UK EV charging firm InstaVolt is emerging as a frontrunner in battery storage-supported EV charging sites in the UK, with the company announcing that five battery storage-backed charging sites have already gone live – with another 20 such sites planned across the country before the end of 2026.
By installing battery energy storage systems at charging locations, CPOs can overcome grid connection delays which are arguably holding back a faster rollout of public charging locations across the UK. On top of that, InstaVolt also says that these battery-enabled sites will allow cost savings to be passed onto the customer, thanks to the ability for these sites to draw energy during cheaper and greener hours, and avoid network demand charges by smoothing peak power draw thanks to the technology.
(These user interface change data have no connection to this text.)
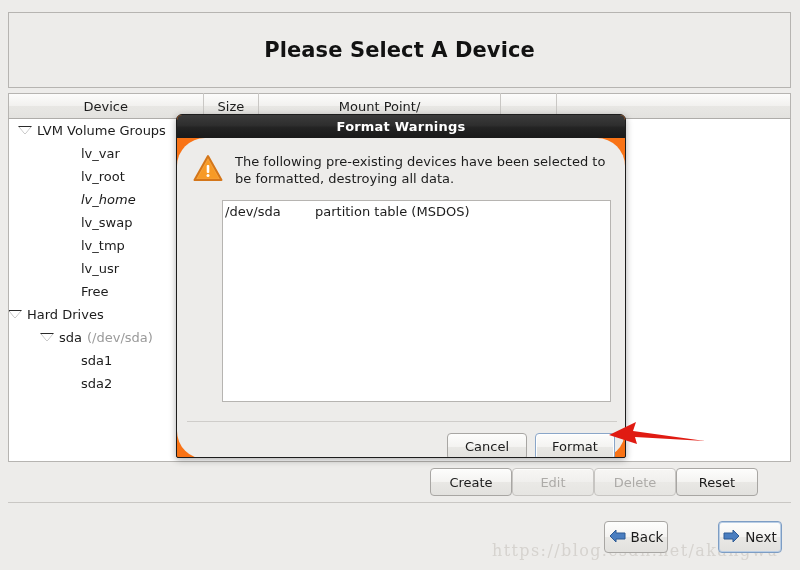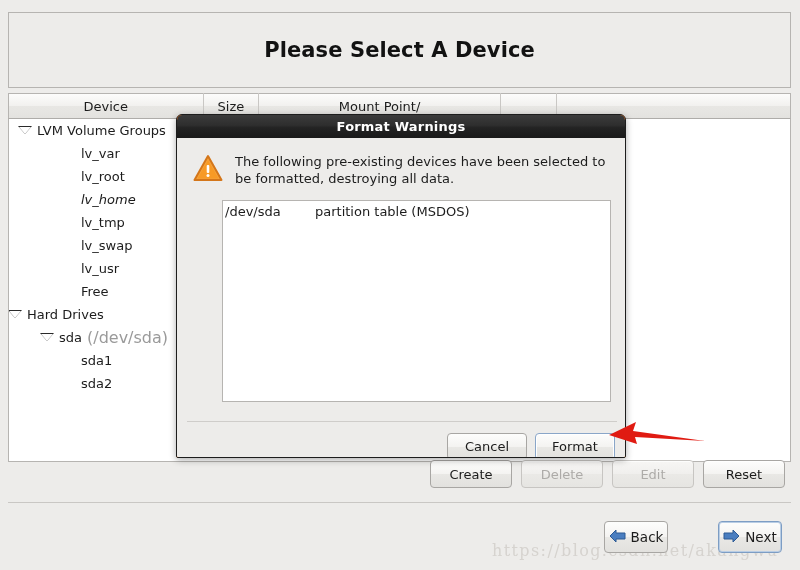--- a/index.html
+++ b/index.html
@@ -51,26 +51,26 @@
     border-left:6px solid transparent;border-right:6px solid transparent;
     border-top:7px solid transparent;
   }
   .tw.open::after{border-top-color:#ffffff;}
   .tw.open::before{
     content:"";position:absolute;left:-1px;top:2px;
     border-left:7px solid transparent;border-right:7px solid transparent;
     border-top:8px solid #2a2a2a;
   }
   .tw.blank{visibility:hidden;}
-  .sub{color:#9a9a9a;font-size:16px;margin-left:5px;}
+  .sub{color:#9a9a9a;font-size:13px;margin-left:5px;}
 
   
   #action-row{
     position:absolute;left:430px;top:468px;width:360px;height:20px;
-    display:flex;gap:9px;align-items:flex-end;
+    display:flex;
   }
   .btn{
     box-sizing:border-box;height:28px;border-radius:4px;
     border:1px solid #a8a6a3;
     background:linear-gradient(to bottom,#fdfdfc 0%,#f4f3f1 50%,#e9e8e5 51%,#e2e1de 100%);
     font-family:"DejaVu Sans","Liberation Sans",sans-serif;
     font-size:13px;color:#1c1c1c;
     display:flex;align-items:center;justify-content:center;
     box-shadow:0 1px 0 rgba(255,255,255,.75) inset;
     cursor:default;padding:0 10px;
@@ -107,21 +107,21 @@
     box-shadow:0 2px 7px rgba(0,0,0,.32);
     overflow:hidden;
   }
   #dialog-titlebar{
     height:23px;width:100%;
     background:linear-gradient(to bottom,#3b3b3b 0%,#2e2e2e 45%,#232323 55%,#1a1a1a 100%);
     border-radius:5px 5px 0 0;
     display:flex;align-items:center;justify-content:center;
   }
   #dialog-title{color:#ffffff;font-size:13px;font-weight:bold;letter-spacing:.2px;}
-  #dialog-body{position:relative;height:321px;background:#edecea;}
+  #dialog-body{position:relative;height:321px;background:#edecea;border-radius:28px;}
 
   #warn-block{position:absolute;left:16px;top:15px;width:418px;display:flex;gap:12px;}
   .warn-icon{flex:0 0 auto;width:30px;height:28px;margin-top:1px;}
   #warn-text{font-size:13px;line-height:17px;color:#1c1c1c;}
 
   #device-list{
     position:absolute;left:45px;top:62px;width:389px;height:202px;
     background:#ffffff;border:1px solid #b6b4b1;box-sizing:border-box;
     overflow:hidden;
   }
@@ -170,25 +170,25 @@
     <div class="tree-row" style="padding-left: 54px;">
       <span class="tw blank"></span>
       <span>lv_root</span>
     </div>
     <div class="tree-row" style="padding-left: 54px; font-style: italic;">
       <span class="tw blank"></span>
       <span>lv_home</span>
     </div>
     <div class="tree-row" style="padding-left: 54px;">
       <span class="tw blank"></span>
+      <span>lv_swap</span>
+    </div>
+    <div class="tree-row" style="padding-left: 54px;">
+      <span class="tw blank"></span>
       <span>lv_tmp</span>
-    </div>
-    <div class="tree-row" style="padding-left: 54px;">
-      <span class="tw blank"></span>
-      <span>lv_swap</span>
     </div>
     <div class="tree-row" style="padding-left: 54px;">
       <span class="tw blank"></span>
       <span>lv_usr</span>
     </div>
     <div class="tree-row" style="padding-left: 54px;">
       <span class="tw blank"></span>
       <span>Free</span>
     </div>
     <div class="tree-row" style="">
@@ -205,22 +205,22 @@
       <span>sda1</span>
     </div>
     <div class="tree-row" style="padding-left: 54px;">
       <span class="tw blank"></span>
       <span>sda2</span>
     </div>
   </div>
 
 <div id="action-row">
   <div class="btn w82">Create</div>
+  <div class="btn w82 disabled">Edit</div>
   <div class="btn w82 disabled">Delete</div>
-  <div class="btn w82 disabled">Edit</div>
   <div class="btn w82">Reset</div>
 </div>
 
 <div id="bottom-sep"></div>
 
 <div id="watermark">https://blog.csdn.net/akangwu</div>
 
 <div id="nav-row">
   <div class="navbtn">
     <span>

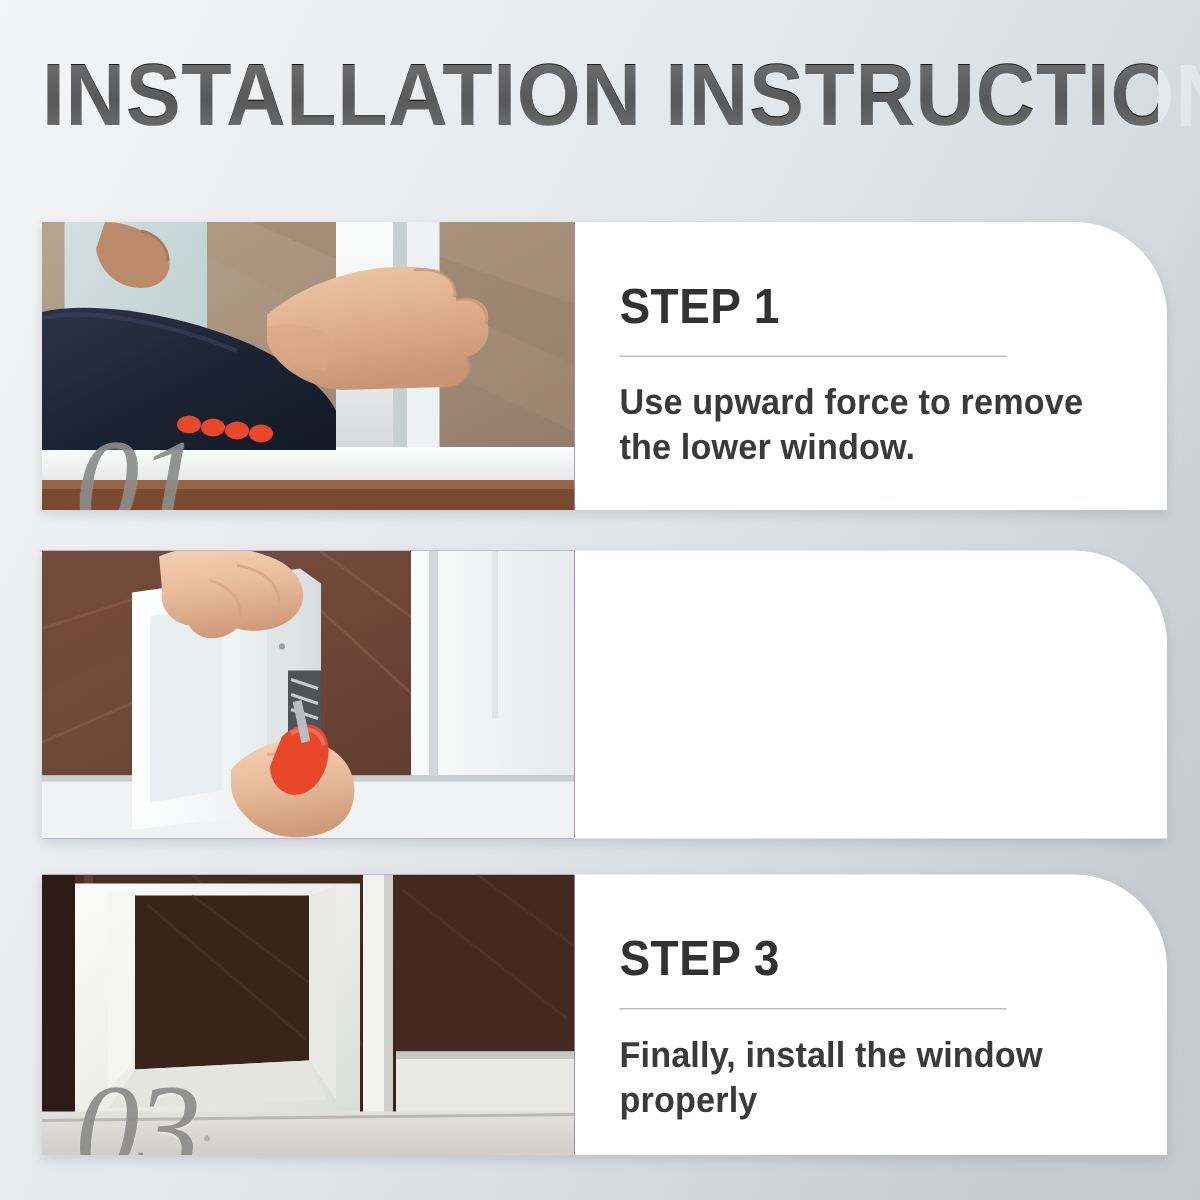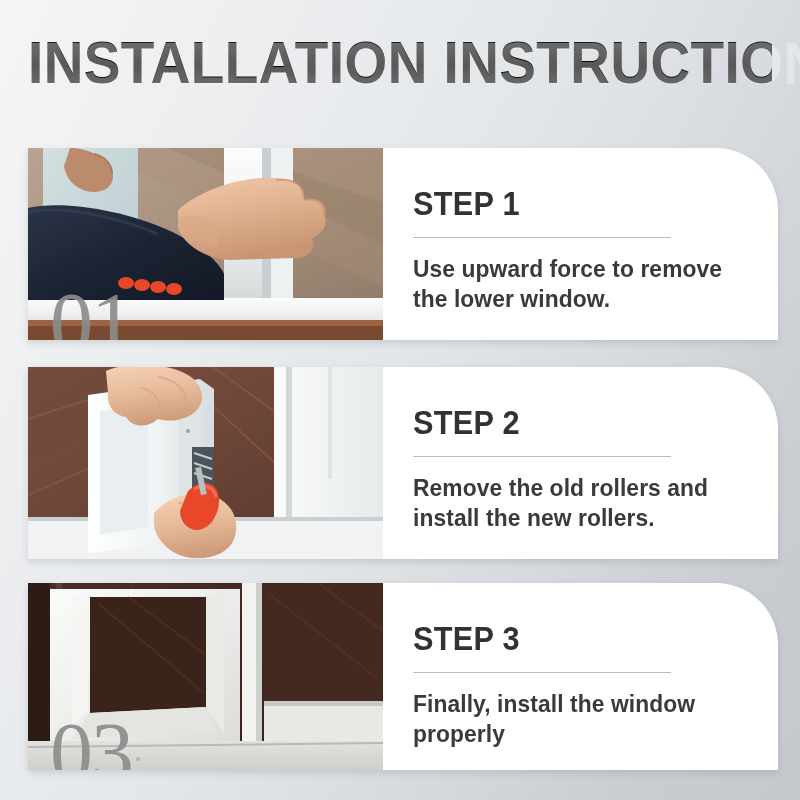--- a/index.html
+++ b/index.html
@@ -70,20 +70,21 @@
     align-items: stretch;
   }
 
   
   .photo {
     position: relative;
     width: 355px;
     flex: 0 0 355px;
     overflow: hidden;
     background: #4c1d95;
+    font-style: italic;
   }
   .photo svg {
     display: block;
     width: 100%;
     height: 100%;
   }
 
   
   .step-number {
     position: absolute;
@@ -290,25 +291,20 @@
 
           <path d="M160 124 C172 112, 186 114, 190 126 C194 140, 186 158, 174 162
                    C162 166, 152 156, 152 144 Z" fill="#e8472a"></path>
           <path d="M166 122 C176 116, 186 120, 188 130" stroke="#f4765c" stroke-width="3" fill="none" opacity="0.8"></path>
 
           <rect x="170" y="100" width="6" height="28" fill="#b8bfc2" transform="rotate(-12 173 114)"></rect>
         </svg>
 
       </div>
 
-      <div class="card-text">
-        <div class="step-heading">STEP 2</div>
-        <div class="divider"></div>
-        <div class="step-body">Remove the old rollers and install the new rollers.</div>
-      </div>
 
     </div>
   </div>
 
   <div class="card" style="top:583px; height:187px;">
     <div class="card-inner">
 
       <div class="photo">
         <svg viewBox="0 0 355 187" preserveAspectRatio="xMidYMid slice">
           <defs>

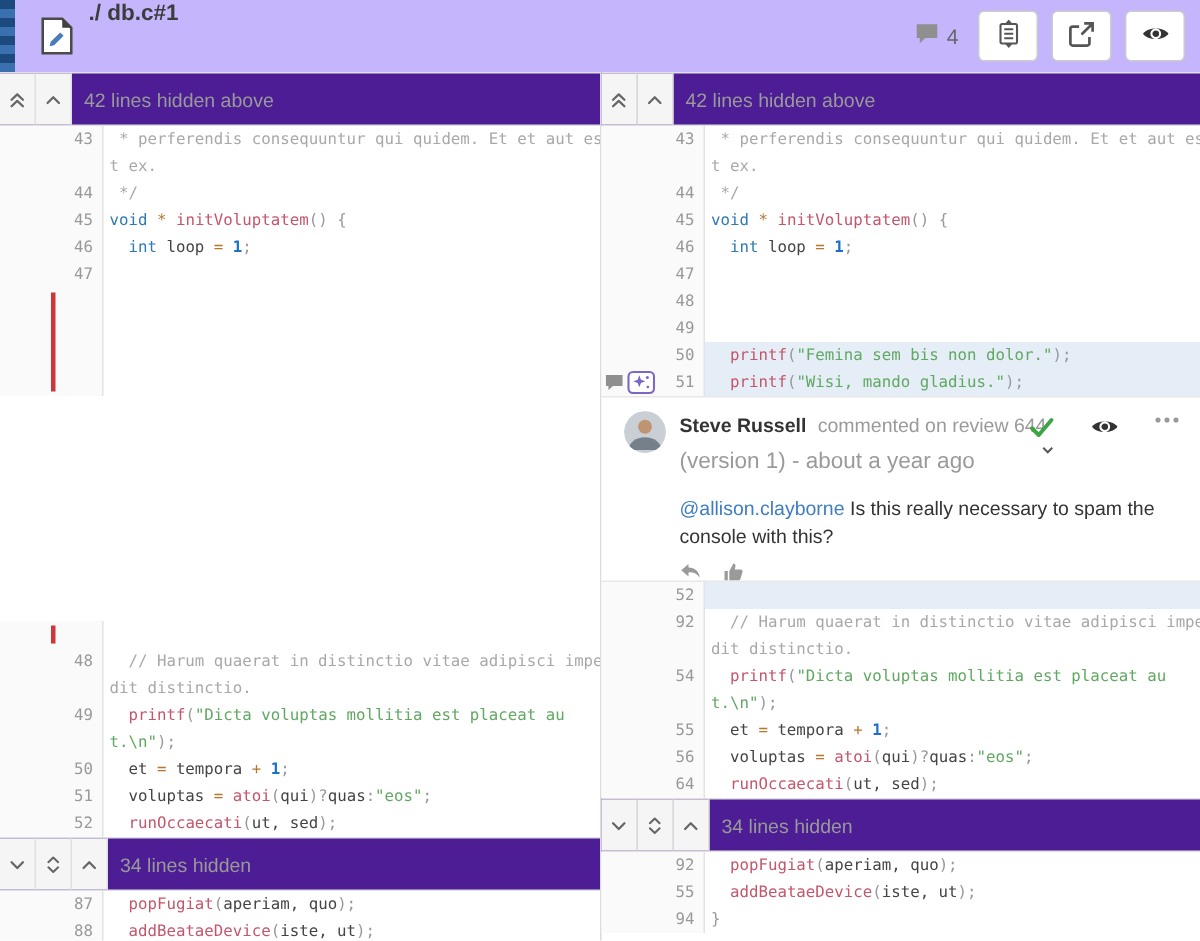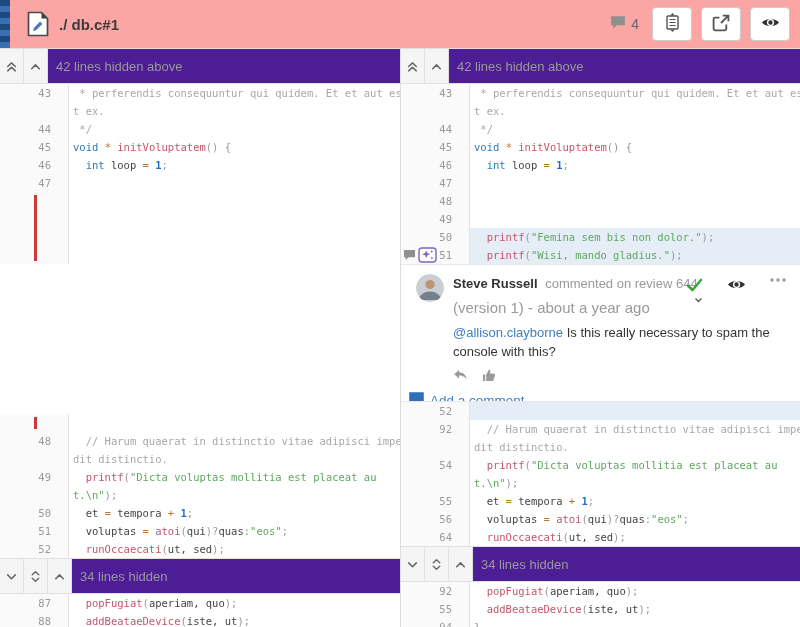--- a/index.html
+++ b/index.html
@@ -1,20 +1,20 @@
 <!DOCTYPE html>
 <html><head>
 <meta charset="utf-8">
 <style>
   *{box-sizing:border-box;margin:0;padding:0}
   html,body{width:800px;height:627px;overflow:hidden;background:#fff;
     font-family:"Liberation Sans",sans-serif;color:#333}
 
   
-  .header{position:relative;height:48px;display:flex;align-items:center;background:#fca5a5}
+  .header{position:relative;height:48px;display:flex;background:#c4b5fd}
   .ribbon{position:absolute;left:0;top:0;width:10px;height:48px;
     background:repeating-linear-gradient(180deg,#1d4a7e 0 6px,#3a6fb0 6px 12px)}
   .file-icon{margin-left:27px;display:flex;align-items:center}
   .title{margin-left:10px;font-size:15px;font-weight:700;color:#3c3c3c}
   .header-right{margin-left:auto;display:flex;align-items:center;gap:9px;padding-right:10px}
   .comment-count{display:flex;align-items:center;gap:5px;color:#666;font-size:14px;margin-right:4px;cursor:pointer}
   .hbtn{width:40px;height:34px;border:1px solid #ccc;border-radius:4px;background:#fff;
     display:flex;align-items:center;justify-content:center;cursor:pointer}
 
   
@@ -26,21 +26,21 @@
   .hidden-bar{height:36px;background:#4c1d95;border-top:1px solid #e0e0e0;border-bottom:1px solid #e0e0e0;
     display:flex;align-items:center;color:#999;font-size:13px}
   .bar-cell{width:24px;height:100%;border-right:1px solid #e0e0e0;display:flex;align-items:center;
     justify-content:center;color:#666;cursor:pointer;background:#f5f5f5}
   .bar-label{margin-left:8px;white-space:nowrap}
 
   
   .code-row{display:flex;height:18px;line-height:18px;
     font-family:"DejaVu Sans Mono",monospace;font-size:10.5px}
   .gutter{width:69px;min-width:69px;background:#fafafa;border-right:1px solid #e3e3e3;
-    display:flex;align-items:center;justify-content:flex-end;padding-right:17px;
+    display:flex;align-items:center;justify-content:flex-end;padding-right:6px;
     color:#999;position:relative}
   .lnum{cursor:pointer}
   .codecell{flex:1;padding-left:4px;white-space:pre;overflow:hidden;color:#444}
   .row-add .codecell{background:#e5edf7}
   .g-ic{position:absolute;display:flex;align-items:center}
   .g-ic1{left:2px;top:3px}
   .g-ic2{left:17px;top:1px}
 
   
   .tk-k{color:#2d7bb2}
@@ -52,30 +52,30 @@
   .tk-g{color:#999}
   .tk-p{color:#444}
 
   
   .filler{position:relative;background:#fff}
   .gutter-bg{position:absolute;left:0;top:0;bottom:0;width:69px;background:#fafafa;border-right:1px solid #e3e3e3}
   .red-bar{position:absolute;left:34px;top:3px;bottom:3px;width:3px;background:#cb3837}
   .blankblock{background:#fff}
 
   
-  .comment-card{height:138px;background:#fff;border-top:1px solid #e8e8e8;border-bottom:1px solid #e8e8e8;
+  .comment-card{height:124px;background:#fff;border-top:1px solid #e8e8e8;border-bottom:1px solid #e8e8e8;
     padding:9px 8px 4px 15px;position:relative;font-size:13px;overflow:hidden}
   .c-row{display:flex;align-items:flex-start}
   .avatar{width:28px;height:28px;border-radius:50%;overflow:hidden;flex:none}
   .c-main{margin-left:9px;width:342px}
   .c-head{line-height:17px;margin-top:1px}
   .c-author{font-weight:700;color:#333;cursor:pointer}
   .c-action{color:#9a9a9a;margin-left:4px}
   .c-meta{color:#9a9a9a;margin-top:7px;font-size:15px}
-  .c-body{margin-top:7px;color:#333;font-size:13px;line-height:19px;width:340px}
+  .c-body{margin-top:13px;color:#333;font-size:13px;line-height:19px;width:340px}
   .mention{color:#3f7dc0;cursor:pointer}
   .c-actions{margin-top:8px;display:flex;gap:14px;align-items:center}
   .ca{cursor:pointer;display:flex;align-items:center}
   .c-icons{position:absolute;right:14px;top:13px;display:flex;gap:24px;align-items:flex-start}
   .ci{cursor:pointer;display:flex;flex-direction:column;align-items:center}
   .ci .sub{margin-top:-1px;margin-left:8px}
   .c-add{display:flex;align-items:center;gap:5px;margin-top:9px;margin-left:-8px}
   .add-label{color:#3f7dc0;font-size:13.5px;cursor:pointer;text-decoration:none}
 </style>
 </head>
Joining its flagship Winchester Super Hub along with two motorway sites near Corley with already have battery storage, another five InstaVolt locations have already opened with battery storage in 2026, and another 20 such sites will go live before the end of the year – highlighting InstaVolt’s significant commitment to battery energy storage as a way to accelerate public charging expansion.
Delvin Lane, CEO of InstaVolt, commented:
“Battery storage is one of the most powerful tools we have for accelerating the switch to electric. It lets us deploy faster, manage our costs more effectively, and pass genuine savings on to drivers. Our batteries charge overnight when energy is cheaper and cleaner, and we draw on that stored power during the more expensive daytime hours. That saving goes to the consumer. When you factor in standing charges, VAT, and the full weight of infrastructure costs, passing savings on to drivers is not the easy option. It is the right one, and it is what we are committed to doing.”
Dr Andy Palmer, CEO and Founder of Palmer Energy Technologies, added:
“The grid connection problem is real and it isn’t going away quickly. What InstaVolt has understood is that you don’t have to wait for it to be solved centrally before you invest. Store cheap overnight power in batteries, draw it down during peak hours, pass the saving to the driver. That’s not complicated, it’s just disciplined infrastructure thinking. The Corley data tells you everything you need to know: a 33% increase in energy delivered per session because drivers can actually charge at the speed the hardware is capable of. That’s what good engineering looks like in practice.”